**TEXTO DE ESTUDIO**
Si la crisis económica se agudiza, muchas personas tendrán buenas razones para protestar, pero actuarán afectadas por una fantasía. Como en estos meses anteriores las han convencido de que si uno quiere conseguir algo debe marchar o incluso destruir, creerán que esa fórmula seguirá vigente. Pero ninguna marcha ni barricada puede hacer subir el precio del cobre, reanimar la actividad económica o resucitar una empresa que ha quebrado.
Ahora bien, el hecho de saber que no enfrentamos uno, sino varios peligros, nos puede ayudar a serenarnos y desechar visiones unilaterales. Es un error contraponer la salud —o la vida— a la fría e impersonal economía. Ese razonamiento es tramposo: cuando la “economía” significa que muchas personas no tendrán nada que echarle a la olla, entonces eso que despectivamente algunos llaman “economía” no será tal, sino que se transformará en un sinónimo de “vida”, la condición básica para que exista la política.
De ahí la preocupación del Gobierno por atender tanto al frente sanitario como al económico. Hasta ahora, se ha manejado con extremada cautela, y ha procurado tener presente ambos peligros, pero las presiones para tomar medidas extremas son infinitas y necesitará gran fortaleza para resistirlas.
Como si lo anterior no fuese suficiente, los chilenos llevamos meses de encono y división. Esto hace difícil que los diversos sectores políticos miren en primer lugar el bien del país y puedan entenderse, menos aún con la sucesión de elecciones que se nos viene encima. La tentación para la oposición democrática es grande: pedir hoy mano dura con las medidas sanitarias; dejar que el Gobierno cargue con los muertos de la pandemia (siempre se podrá decir que hizo poco) y con los desempleados que vienen, y luego llevar el agua al molino particular. En suma, pensar que este es un “problema del Gobierno” y no del país.
Dicho con otras palabras, la oposición corre el riesgo de ver, como lo hace, la crisis sanitaria y reconocer también la de carácter económico, pero no darse cuenta de que —si las otras dos no se enfrentan bien— la consiguiente crisis política nos afectará a todos y no solo al Presidente Piñera.

**PROBLEMAS Y TAREAS**
A. Transcriba sin cambios el pasaje del texto sobre la crisis en Chile que va desde "Ahora bien, el" hasta "fortaleza para resistirlas.", ambos incluidos.
B. Escriba cómo sigue el texto sobre las crisis que enfrenta Chile, a partir de su última oración.
Los registros no cumplen ningún papel en este ejercicio.

**DATOS PARA ANALIZAR**
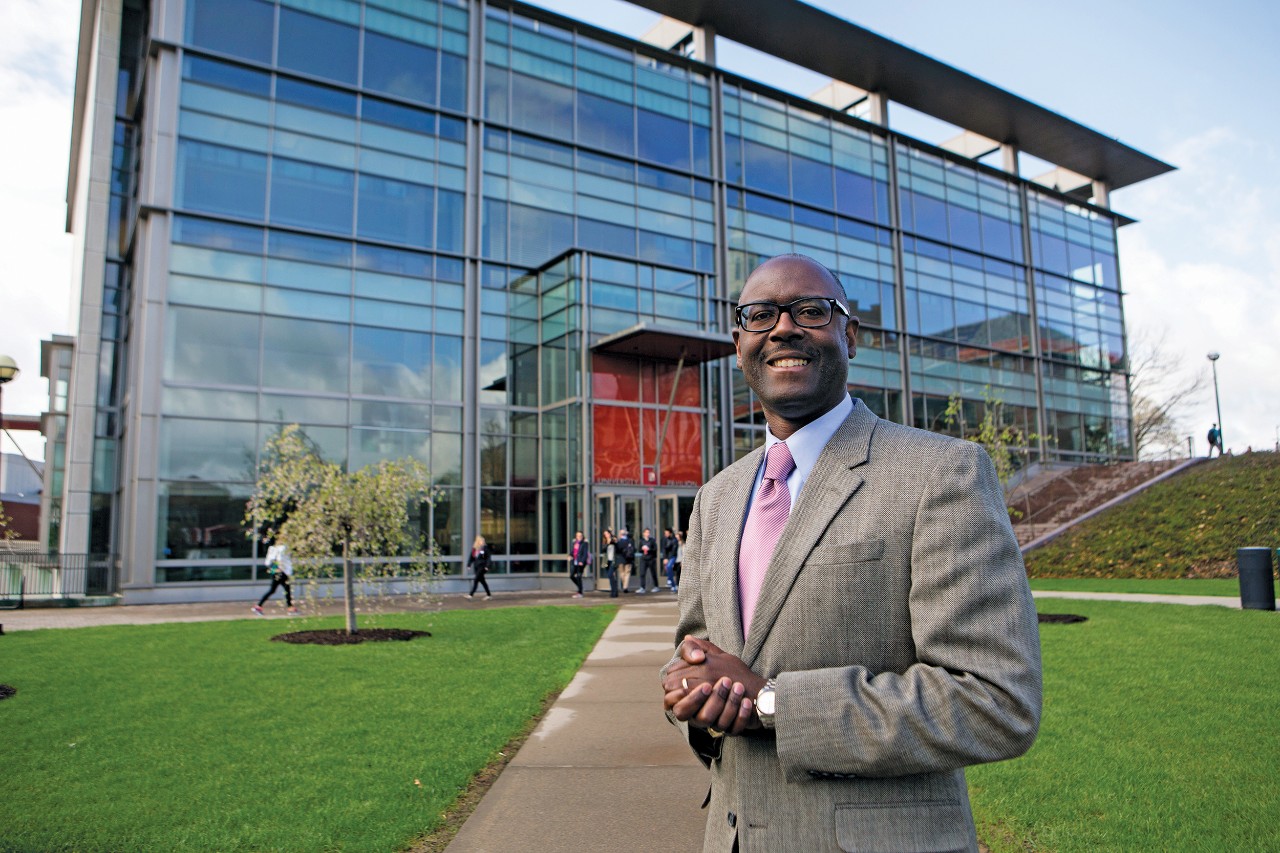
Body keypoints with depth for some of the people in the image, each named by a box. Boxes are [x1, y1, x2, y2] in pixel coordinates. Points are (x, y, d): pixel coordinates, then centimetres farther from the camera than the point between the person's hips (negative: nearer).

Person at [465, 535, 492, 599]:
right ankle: (489, 594, 19)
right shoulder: (474, 548, 8)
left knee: (476, 579, -11)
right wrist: (469, 564, 5)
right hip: (476, 566, 7)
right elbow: (471, 557, 13)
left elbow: (488, 557, -8)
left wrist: (486, 566, -14)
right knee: (482, 580, 10)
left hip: (482, 566, -7)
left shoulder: (485, 547, -8)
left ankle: (471, 594, -10)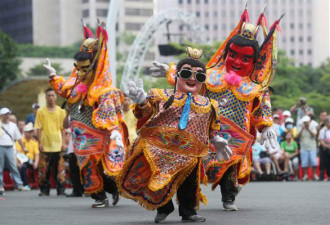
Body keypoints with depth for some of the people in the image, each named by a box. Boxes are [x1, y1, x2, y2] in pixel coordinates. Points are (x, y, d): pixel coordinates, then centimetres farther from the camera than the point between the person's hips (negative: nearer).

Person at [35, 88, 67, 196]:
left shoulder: (61, 111, 7)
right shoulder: (41, 111, 3)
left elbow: (63, 128, 8)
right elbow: (38, 128, 2)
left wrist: (63, 142, 2)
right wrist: (39, 142, -6)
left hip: (58, 145, 1)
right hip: (45, 145, -1)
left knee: (59, 168, 0)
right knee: (44, 168, 0)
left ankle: (61, 189, 6)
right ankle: (44, 190, 8)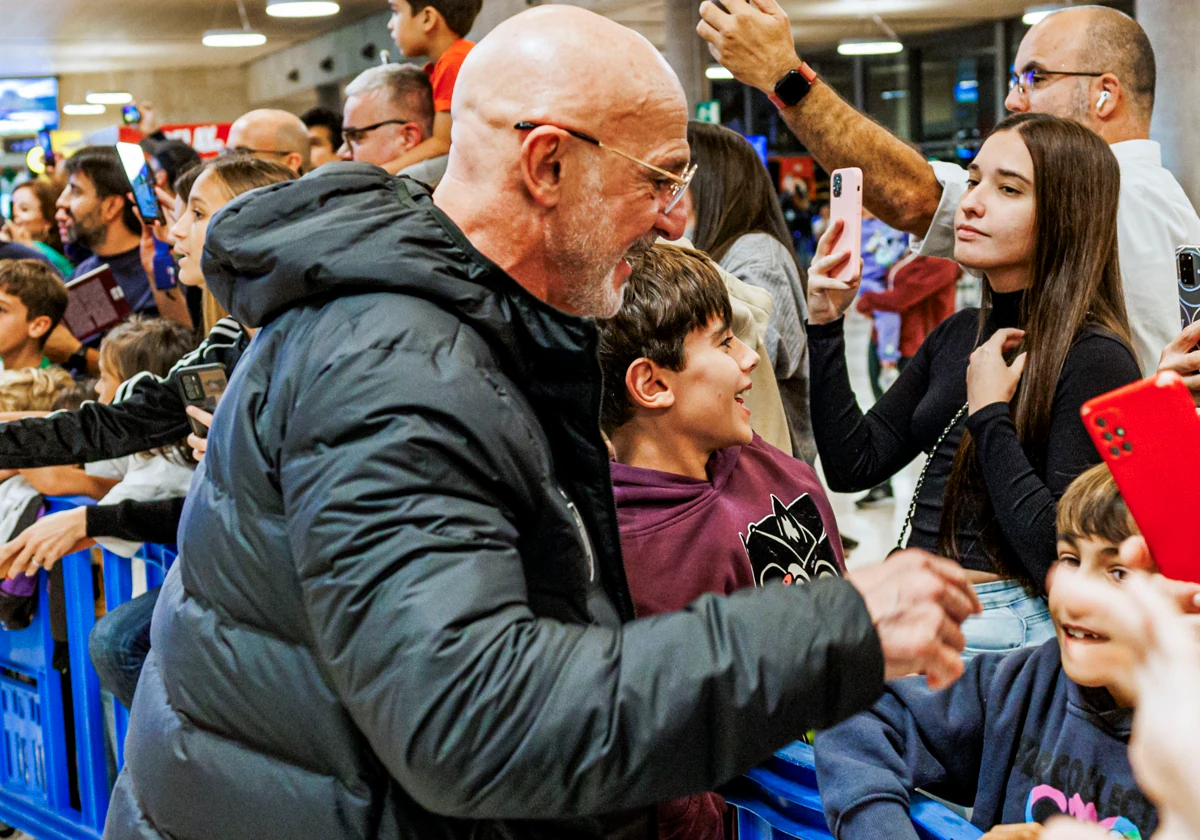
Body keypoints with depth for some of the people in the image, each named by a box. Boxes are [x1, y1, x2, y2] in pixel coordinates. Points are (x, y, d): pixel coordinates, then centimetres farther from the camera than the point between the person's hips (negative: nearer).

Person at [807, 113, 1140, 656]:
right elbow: (853, 466, 7)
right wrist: (826, 324, 1)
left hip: (998, 630, -7)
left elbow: (1061, 558, -20)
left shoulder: (1093, 360, -13)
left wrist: (988, 414, -14)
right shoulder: (960, 335, 11)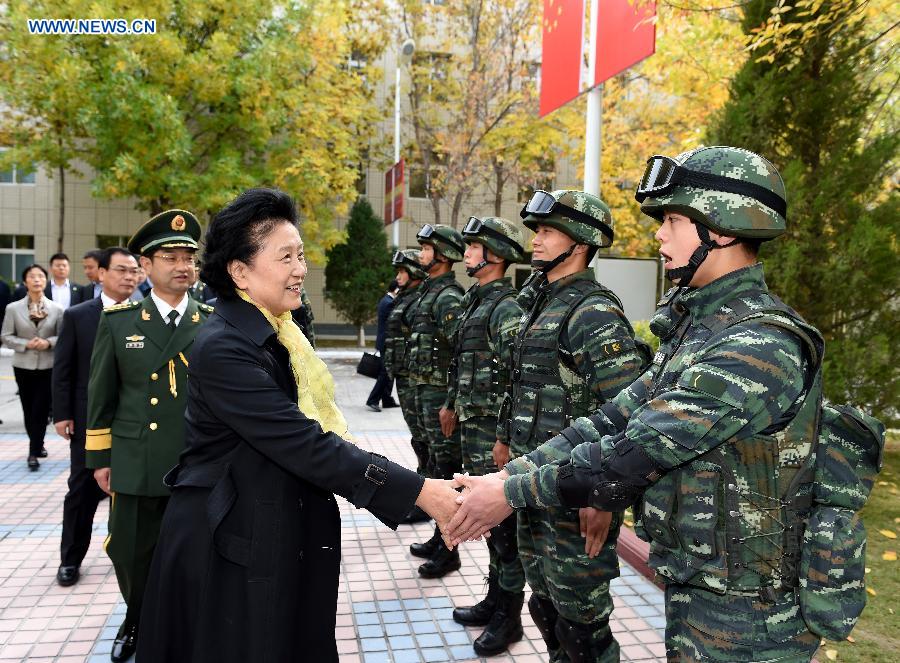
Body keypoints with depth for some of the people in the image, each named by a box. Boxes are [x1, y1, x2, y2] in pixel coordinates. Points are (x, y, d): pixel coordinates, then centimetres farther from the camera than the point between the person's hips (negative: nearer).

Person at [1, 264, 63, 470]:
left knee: (41, 409, -4)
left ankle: (34, 452, 4)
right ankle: (38, 445, 30)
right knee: (29, 410, 11)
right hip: (23, 366, 1)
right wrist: (26, 344, -14)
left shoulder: (56, 309, -1)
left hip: (48, 366, -1)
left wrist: (49, 342, -15)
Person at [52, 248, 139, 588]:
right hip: (88, 420, 0)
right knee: (82, 490, 9)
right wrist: (62, 414, -6)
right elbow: (63, 369, 0)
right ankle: (71, 558, 23)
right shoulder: (77, 316, -1)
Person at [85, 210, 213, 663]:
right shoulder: (118, 321, 2)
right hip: (135, 464, 1)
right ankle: (137, 622, 41)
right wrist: (100, 457, 5)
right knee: (131, 553, 13)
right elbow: (101, 395, 6)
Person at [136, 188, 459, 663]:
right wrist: (417, 490, -28)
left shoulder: (280, 334, 5)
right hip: (232, 548, -8)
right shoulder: (222, 348, -22)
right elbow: (302, 443, -28)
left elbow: (312, 430, 5)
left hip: (282, 540, 8)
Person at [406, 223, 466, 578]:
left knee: (447, 468, -2)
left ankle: (448, 551, 7)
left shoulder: (448, 296, -15)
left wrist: (452, 401, -24)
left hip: (440, 392, -10)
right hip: (425, 389, 10)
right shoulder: (430, 291, 15)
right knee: (437, 464, 17)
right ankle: (439, 538, 29)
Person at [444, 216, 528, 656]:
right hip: (473, 427, 9)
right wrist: (451, 405, 26)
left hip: (495, 432, -9)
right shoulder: (474, 302, 13)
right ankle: (494, 599, 33)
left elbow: (516, 380, -22)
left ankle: (508, 616, 17)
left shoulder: (507, 308, -16)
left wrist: (505, 437, -23)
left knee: (504, 524, 3)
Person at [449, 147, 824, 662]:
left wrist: (514, 492, -18)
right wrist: (510, 473, -6)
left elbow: (637, 452, -27)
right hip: (692, 588, 8)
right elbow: (616, 419, 2)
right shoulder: (697, 328, 6)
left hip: (743, 620, -8)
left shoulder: (759, 345, -25)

**RESPUESTAS DADAS**
A.
Ahora bien, el hecho de saber que no enfrentamos uno, sino varios peligros, nos puede ayudar a serenarnos y desechar visiones unilaterales. Es un error contraponer la salud —o la vida— a la fría e impersonal economía. Ese razonamiento es tramposo: cuando la “economía” significa que muchas personas no tendrán nada que echarle a la olla, entonces eso que despectivamente algunos llaman “economía” no será tal, sino que se transformará en un sinónimo de “vida”, la condición básica para que exista la política.
De ahí la preocupación del Gobierno por atender tanto al frente sanitario como al económico. Hasta ahora, se ha manejado con extremada cautela, y ha procurado tener presente ambos peligros, pero las presiones para tomar medidas extremas son infinitas y necesitará gran fortaleza para resistirlas.

B.
El buen manejo de las pandemias sanitaria y económica requiere una actitud de la oposición democrática muy distinta de la que hemos visto en este tiempo. Lamentablemente, en estos días hemos observado en ella un comportamiento semejante al de los meses anteriores. Mientras una oposición no democrática o poco democrática alentaba o justificaba la violencia, los sectores moderados callaban y se dejaban arrebatar el protagonismo. No lograban constituirse en un interlocutor válido del Gobierno para enfrentar la violencia y, en el fondo, atender al bien del país.
Ahora sucede casi lo mismo. Salvo algunos columnistas que provienen de la antigua Concertación, no se observa en los políticos opositores una visión amplia que reconozca la complejidad del grave problema que enfrentamos. No se escucha una voz serena que permita poner en su lugar las propuestas disparatadas o parciales, que haga entender que la palabra última en esta cuestión no la tiene el Colegio Médico chileno o los temores de un alcalde, sino esa actividad que permite sopesar las diversas visiones en juego: la política.
Algunos todavía creen que aquí están en juego la estabilidad del gobierno de Sebastián Piñera; la posibilidad de mejorar en las encuestas; o la esperanza de aglutinar las propias fuerzas y asegurar su futuro partidista. Pero si no se toman en conjunto las precauciones para enfrentar la tormenta que viene, si el Gobierno no recibe de los opositores moderados el apoyo que el bien de Chile demanda, no quedará ni siquiera un sillón presidencial viejo sobre el cual alguien pueda sentarse.